W wieku 78 lat zmarł Antoni Krauze. Był reżyserem i scenarzystą twórcą filmów krótkometrażowych i fabularnych, w tym "Monidło", "Party przy świecach", "Czarny czwartek. Janek Wiśniewski padł" oraz "Smoleńsk".
Antoni Krauze urodził się 4 stycznia 1940 w Warszawie. W 1966 ukończył studia na wydziale reżyserii łódzkiej filmówki. W maju 1968 roku związał się ze Studiem Filmowym „TOR”. Był asystentem Krzysztofa Zanussiego przy filmie "Struktura kryształu". Jako samodzielny reżyser pracuje od 1969. Zadebiutował wówczas krótkometrażowym filmem telewizyjnym "Monidło" na podstawie opowiadania Jana Himilsbacha. Brał także udział w przedsięwzięciach Piwnicy pod Baranami. Studiował również na warszawskiej Akademii Sztuk Pięknych, współpracował z teatrem STS. Był członkiem Polskiej Akademii Filmowej.
Pierwszym kinowym filmem Antoniego Krauzego był dramat psychologiczny "Palec boży" z 1972 roku według powieści Tadeusza Zawieruchy. Kolejne filmy reżysera także oparte były często na prozie autorów współczesnych, jak "Strach" na podstawie powieści Zbigniewa Safjana, "Party przy świecach", który jest adaptacją opowiadania Jana Himilsbacha czy "Dziewczynka z hotelu Excelsior" powstały na bazie opowiadania Eustachego Rylskiego.
Od 1990 roku Krauze realizował głównie dokumenty, będące portretami twórców. Powstały wówczas między innymi filmy "Pisarz" o Witoldzie Zalewskim, "Idąc, spotykając…" o Stanisławie Różewiczu czy "Radość pisania" o Wisławie Szymborskiej.
W 2011 roku filmem "Czarny czwartek. Janek Wiśniewski padł" Antoni Krauze wrócił do fabuły. Otrzymał za ten film wiele nagród, w tym nagrodę FIPRESCI na festiwalu w Montrealu. "Czarny czwartek" jest rekonstrukcją wydarzeń z czwartku 17 grudnia 1970 roku. W wyniku pacyfikacji strajkujących robotników stoczni w Gdyni zginęło 45 osób. Film opowiada o losach jednego z zastrzelonych stoczniowców Brunona Drywy i jego rodziny. Przed premierą Antoni Krauze mówił, że pokazanie tych wydarzeń było dla niego spełnieniem zobowiązania.

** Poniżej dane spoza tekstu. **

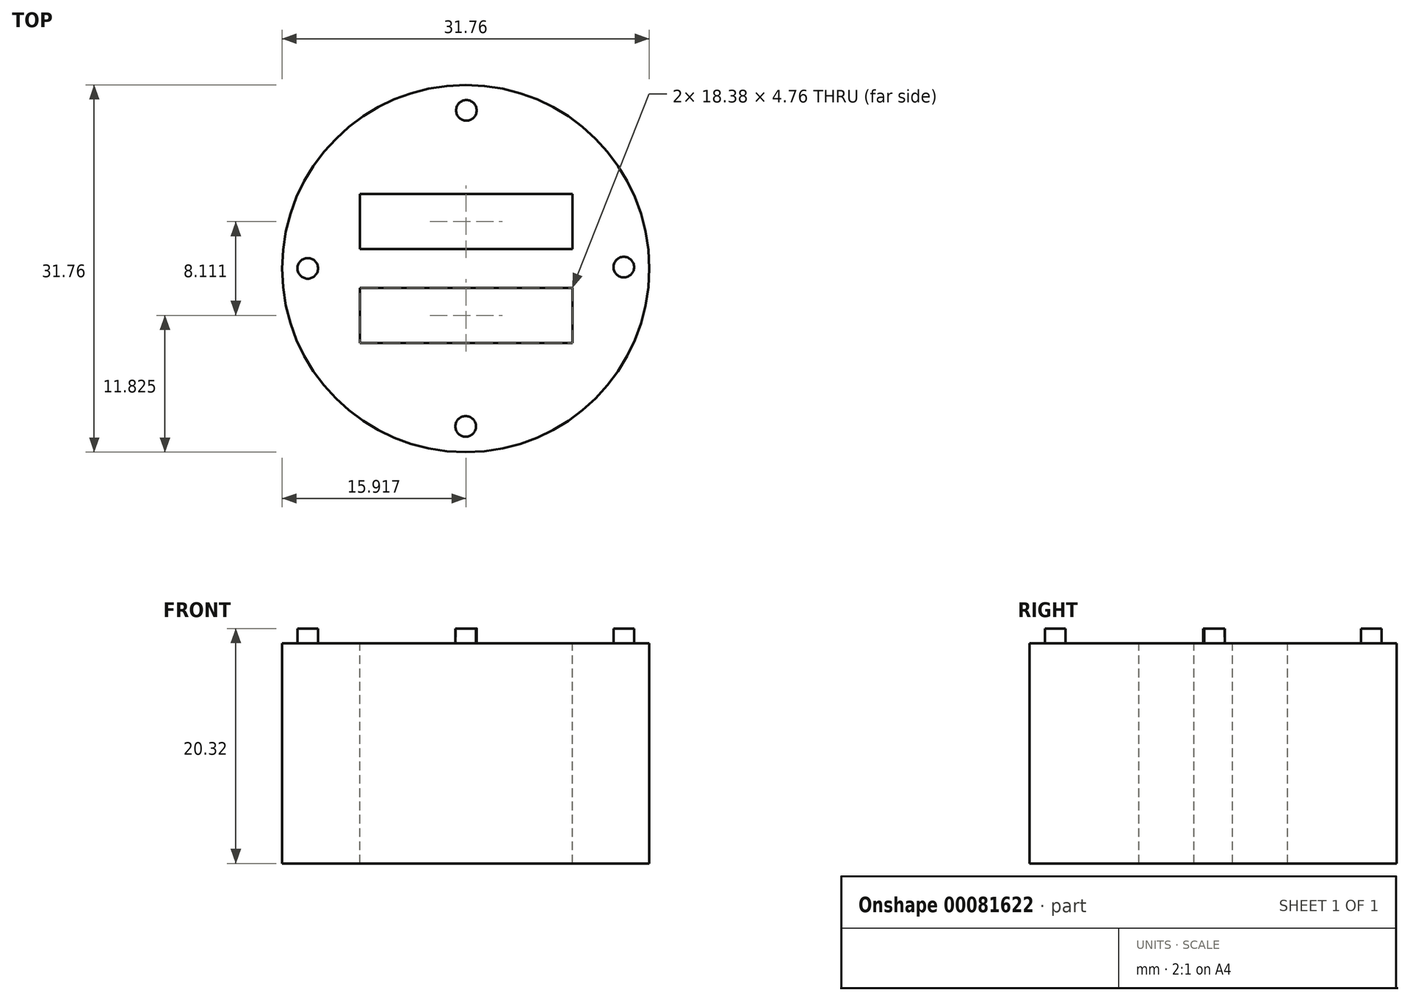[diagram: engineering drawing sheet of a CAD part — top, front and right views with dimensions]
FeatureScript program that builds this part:
annotation { "Feature Type Name" : "Feature", "Feature Type Description" : "" }
export const myFeature = defineFeature(function(context is Context, id is Id, definition is map)
    precondition{}
    {
        {
            var Q0;
            Q0=qCreatedBy(makeId("Top.planeOp"),FACE);
            var sketch = newSketch(context, id + "F0", { "sketchPlane" : qUnion([Q0])});
            skCircle(sketch, "E0", {"center": v(0, 0) * mm, "radius": 15.88 * mm});
            skSolve(sketch);
        }
        {
            var Q0;
            Q0=qSketchRegion(id+"F0",true);
            extrude(context, id + "F1", {"entities" : qUnion([Q0]), "depth" : 19.05 * mm});
        }
        {
            var Q0;
            Q0=makeQuery(id+"F1.opExtrude","CAP_FACE",FACE,{"disambiguationData":[OSD([sQuery(id+"F0.wireOp",EDGE,"E0")])],"isStart":true});
            var sketch = newSketch(context, id + "F2", { "sketchPlane" : qUnion([Q0])});
            skCircle(sketch, "E1", {"center": v(0, 0) * mm, "radius": 12.7 * mm});
            skSolve(sketch);
        }
        {
            var Q0;
            Q0=makeQuery(id+"F2.imprint","IMPRINT",FACE,{"disambiguationData":[TD([[makeQuery(id+"F2.imprint","IMPRINT",EDGE,{"derivedFrom":sQuery(id+"F2.wireOp",EDGE,"E1")}),-1.0]])]});
            var sketch = newSketch(context, id + "F3", { "sketchPlane" : qUnion([Q0])});
            skCircle(sketch, "E2", {"center": v(0, 13.65) * mm, "radius": 0.89 * mm});
            skCircle(sketch, "E3", {"center": v(-13.66, -0.02) * mm, "radius": 0.89 * mm});
            skCircle(sketch, "E4", {"center": v(0.06, -13.68) * mm, "radius": 0.89 * mm});
            skCircle(sketch, "E5", {"center": v(13.67, -0.12) * mm, "radius": 0.89 * mm});
            skSolve(sketch);
        }
        {
            var Q0;
            Q0=makeQuery(id+"F1.opExtrude","CAP_FACE",FACE,{"disambiguationData":[OSD([sQuery(id+"F0.wireOp",EDGE,"E0")])],"isStart":false});
            var sketch = newSketch(context, id + "F4", { "sketchPlane" : qUnion([Q0])});
            skLineSegment(sketch, "E6", {"start": v(0, 12.85) * mm, "end": v(0, -12.7) * mm});
            skLineSegment(sketch, "E7", {"start": v(0, -12.7) * mm, "end": v(-12.6, 0) * mm});
            skLineSegment(sketch, "E8", {"start": v(-12.6, 0) * mm, "end": v(0, 12.85) * mm});
            skLineSegment(sketch, "E9", {"start": v(0, 12.85) * mm, "end": v(12.68, 0) * mm});
            skLineSegment(sketch, "E10", {"start": v(12.68, 0) * mm, "end": v(0, -12.7) * mm});
            skLineSegment(sketch, "E11", {"start": v(-12.6, 0) * mm, "end": v(12.68, 0) * mm});
            skLineSegment(sketch, "E12", {"start": v(-6.3, -6.35) * mm, "end": v(9.08, 8.92) * mm});
            skLineSegment(sketch, "E13", {"start": v(-6.3, 6.43) * mm, "end": v(9.08, -9.08) * mm});
            skLineSegment(sketch, "E14", {"start": v(-6.3, -6.35) * mm, "end": v(-9.02, -9.05) * mm});
            skLineSegment(sketch, "E15", {"start": v(-6.3, 6.43) * mm, "end": v(-8.94, 9.08) * mm});
            skLineSegment(sketch, "E16", {"start": v(-8.94, 9.08) * mm, "end": v(-12.6, 0) * mm});
            skLineSegment(sketch, "E17", {"start": v(-12.6, 0) * mm, "end": v(-9.02, -9.05) * mm});
            skLineSegment(sketch, "E18", {"start": v(-9.02, -9.05) * mm, "end": v(0, -12.7) * mm});
            skLineSegment(sketch, "E19", {"start": v(0, -12.7) * mm, "end": v(9.08, -9.08) * mm});
            skLineSegment(sketch, "E20", {"start": v(9.08, -9.08) * mm, "end": v(12.68, 0) * mm});
            skLineSegment(sketch, "E21", {"start": v(12.68, 0) * mm, "end": v(9.08, 8.92) * mm});
            skLineSegment(sketch, "E22", {"start": v(9.08, 8.92) * mm, "end": v(0, 12.85) * mm});
            skLineSegment(sketch, "E23", {"start": v(0, 12.85) * mm, "end": v(-8.94, 9.08) * mm});
            skSolve(sketch);
        }
        {
            var Q0;
            Q0=makeQuery(id+"F1.opExtrude","CAP_FACE",FACE,{"disambiguationData":[OSD([sQuery(id+"F0.wireOp",EDGE,"E0")])],"isStart":false});
            var sketch = newSketch(context, id + "F5", { "sketchPlane" : qUnion([Q0])});
            skCircle(sketch, "E24", {"center": v(0, 0) * mm, "radius": 11.35 * mm});
            skSolve(sketch);
        }
        {
            var Q0;
            Q0=makeQuery(id+"F1.opExtrude","CAP_FACE",FACE,{"disambiguationData":[OSD([sQuery(id+"F0.wireOp",EDGE,"E0")])],"isStart":false});
            var sketch = newSketch(context, id + "F6", { "sketchPlane" : qUnion([Q0])});
            skLineSegment(sketch, "E25.bottom", {"start": v(-9.15, 1.67) * mm, "end": v(9.23, 1.67) * mm});
            skLineSegment(sketch, "E25.top", {"start": v(-9.15, 6.44) * mm, "end": v(9.23, 6.44) * mm});
            skLineSegment(sketch, "E25.left", {"start": v(-9.15, 1.67) * mm, "end": v(-9.15, 6.44) * mm});
            skLineSegment(sketch, "E25.right", {"start": v(9.23, 1.67) * mm, "end": v(9.23, 6.44) * mm});
            skLineSegment(sketch, "E26.MirrorCS", {"start": v(-9.15, -6.44) * mm, "end": v(9.23, -6.44) * mm});
            skLineSegment(sketch, "E27.MirrorCS", {"start": v(-9.15, -1.67) * mm, "end": v(9.23, -1.67) * mm});
            skLineSegment(sketch, "E28.MirrorCS", {"start": v(9.23, -1.67) * mm, "end": v(9.23, -6.44) * mm});
            skLineSegment(sketch, "E29.MirrorCS", {"start": v(-9.15, -1.67) * mm, "end": v(-9.15, -6.44) * mm});
            skSolve(sketch);
        }
        {
            var Q0;
            Q0 = qSketchRegion(id + "F6", true);
            extrude(context, id + "F7", {"entities" : qUnion([Q0]), "operationType" : NewBodyOperationType.REMOVE, "oppositeDirection" : true, "depth" : 19.05 * mm});
        }
        {
            var Q0;
            Q0 = qSketchRegion(id + "F3", true);
            extrude(context, id + "F8", {"entities" : qUnion([Q0]), "operationType" : NewBodyOperationType.ADD, "oppositeDirection" : true, "depth" : 20.32 * mm});
        }
    });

"Chciałem zwrócić pamięć o tamtych czasach i o tych, którzy wtedy polegli albo żyją do dzisiejszego dnia z wielką traumą" - mówił wówczas reżyser.

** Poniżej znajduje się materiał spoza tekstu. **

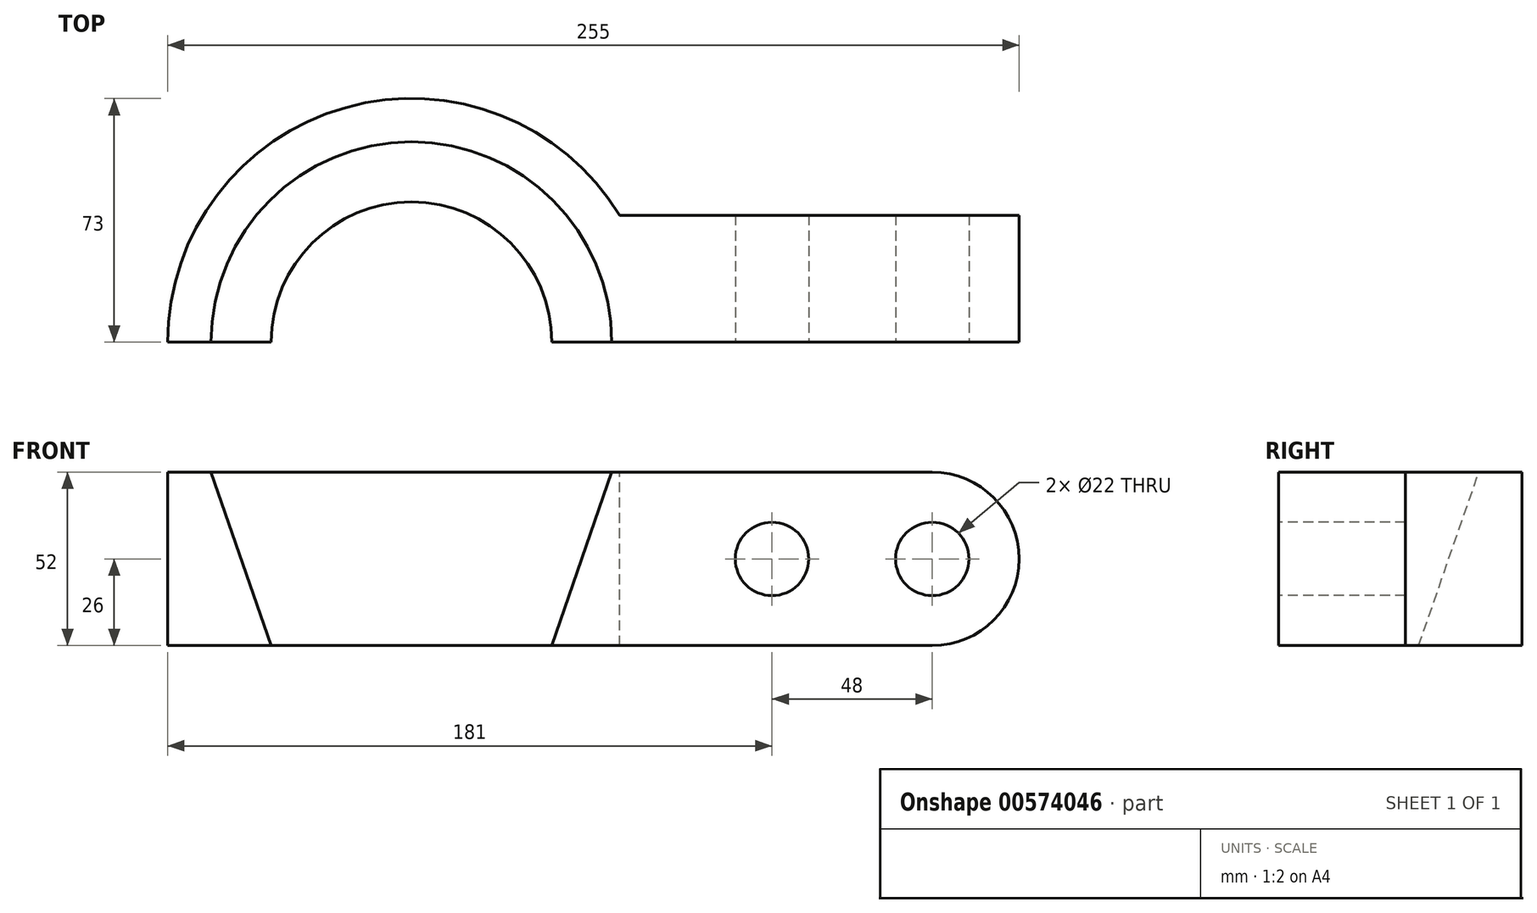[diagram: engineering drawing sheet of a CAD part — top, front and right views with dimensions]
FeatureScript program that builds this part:
annotation { "Feature Type Name" : "Feature", "Feature Type Description" : "" }
export const myFeature = defineFeature(function(context is Context, id is Id, definition is map)
    precondition{}
    {
        {
            var Q0;
            Q0=qCreatedBy(makeId("Front.planeOp"),FACE);
            var sketch = newSketch(context, id + "F0", { "sketchPlane" : qUnion([Q0])});
            skLineSegment(sketch, "E0", {"start": v(-42, 0) * mm, "end": v(-73, 0) * mm});
            skLineSegment(sketch, "E1", {"start": v(-73, 0) * mm, "end": v(-73, 52) * mm});
            skLineSegment(sketch, "E2", {"start": v(-73, 52) * mm, "end": v(-60, 52) * mm});
            skLineSegment(sketch, "E3", {"start": v(-60, 52) * mm, "end": v(-42, 0) * mm});
            skSolve(sketch);
        }
        {
            var Q0;
            Q0=qCreatedBy(makeId("Front.planeOp"),FACE);
            var sketch = newSketch(context, id + "F1", { "sketchPlane" : qUnion([Q0])});
            skLineSegment(sketch, "E4", {"start": v(0, 0) * mm, "end": v(0, 57.07) * mm, "construction": true});
            skSolve(sketch);
        }
        {
            var Q0;
            Q0=makeQuery(id+"F0.imprint","IMPRINT",FACE,{"disambiguationData":[TD([[makeQuery(id+"F0.imprint","IMPRINT",EDGE,{"derivedFrom":sQuery(id+"F0.wireOp",EDGE,"E0")}),-1.0]])]});
            var Q1;
            Q1=sQuery(id+"F1.wireOp",EDGE,"E4");
            revolve(context, id + "F2", {"entities" : qUnion([Q0]), "axis" : qUnion([Q1]), "revolveType" : RevolveType.ONE_DIRECTION, "oppositeDirection" : true, "angle" : 180 * degree});
        }
        {
            var Q0;
            Q0=qCreatedBy(makeId("Front.planeOp"),FACE);
            var sketch = newSketch(context, id + "F3", { "sketchPlane" : qUnion([Q0])});
            skLineSegment(sketch, "E5", {"start": v(60, 52) * mm, "end": v(156, 52) * mm});
            skLineSegment(sketch, "E6", {"start": v(42, 0) * mm, "end": v(156, 0) * mm});
            skArc(sketch, "E7", {"start": v(156, 52) * mm, "mid": v(182, 26) * mm, "end": v(156, 0) * mm});
            skLineSegment(sketch, "E8", {"start": v(60, 52) * mm, "end": v(42, 0) * mm});
            skCircle(sketch, "E9", {"center": v(156, 26) * mm, "radius": 11 * mm});
            skCircle(sketch, "E10", {"center": v(108, 26) * mm, "radius": 11 * mm});
            skSolve(sketch);
        }
        {
            var Q0;
            Q0 = qSketchRegion(id + "F3", true);
            extrude(context, id + "F4", {"entities" : qUnion([Q0]), "operationType" : NewBodyOperationType.ADD, "oppositeDirection" : true, "depth" : 38 * mm, "offsetDistance" : 25 * mm});
        }
    });
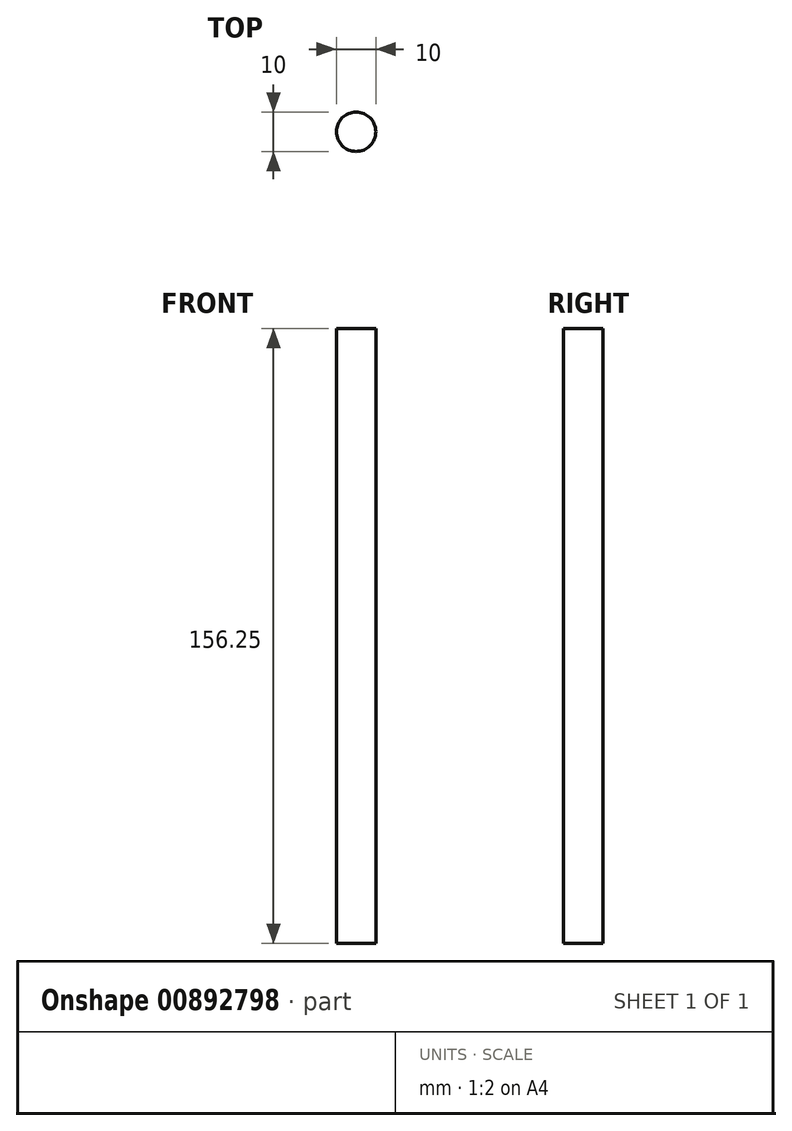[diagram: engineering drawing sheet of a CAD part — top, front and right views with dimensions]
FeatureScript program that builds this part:
annotation { "Feature Type Name" : "Feature", "Feature Type Description" : "" }
export const myFeature = defineFeature(function(context is Context, id is Id, definition is map)
    precondition{}
    {
        {
            var Q0;
            Q0=qCreatedBy(makeId("Top.planeOp"),FACE);
            var sketch = newSketch(context, id + "F0", { "sketchPlane" : qUnion([Q0])});
            skCircle(sketch, "E0", {"center": v(0, 0) * mm, "radius": 5 * mm});
            skSolve(sketch);
        }
        {
            var Q0;
            Q0=makeQuery(id+"F0.imprint","IMPRINT",FACE,{"disambiguationData":[TD([[makeQuery(id+"F0.imprint","IMPRINT",EDGE,{"derivedFrom":sQuery(id+"F0.wireOp",EDGE,"E0")}),1.0]])]});
            extrude(context, id + "F1", {"entities" : qUnion([Q0]), "depth" : 156.25 * mm, "offsetDistance" : 25 * mm});
        }
    });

W 2015 roku został odznaczony Krzyżem Komandorskim Orderu Odrodzenia Polski za "wybitne zasługi w pracy artystycznej i twórczej".
W 2016 roku na ekrany wszedł ostatni film reżysera - "Smoleńsk". Fabuła filmu osnuta jest wokół wydarzeń z 10 kwietnia 2010 roku i katastrofy samolotu, w której zginęło 96 osób, w tym prezydent Lech Kaczyński i pierwsza dama Maria Kaczyńska. Antoni Krauze chciał, by Polacy, którzy pójdą na jego film, zastanowili się, co wydarzyło się w Smoleńsku i po katastrofie - w Polsce.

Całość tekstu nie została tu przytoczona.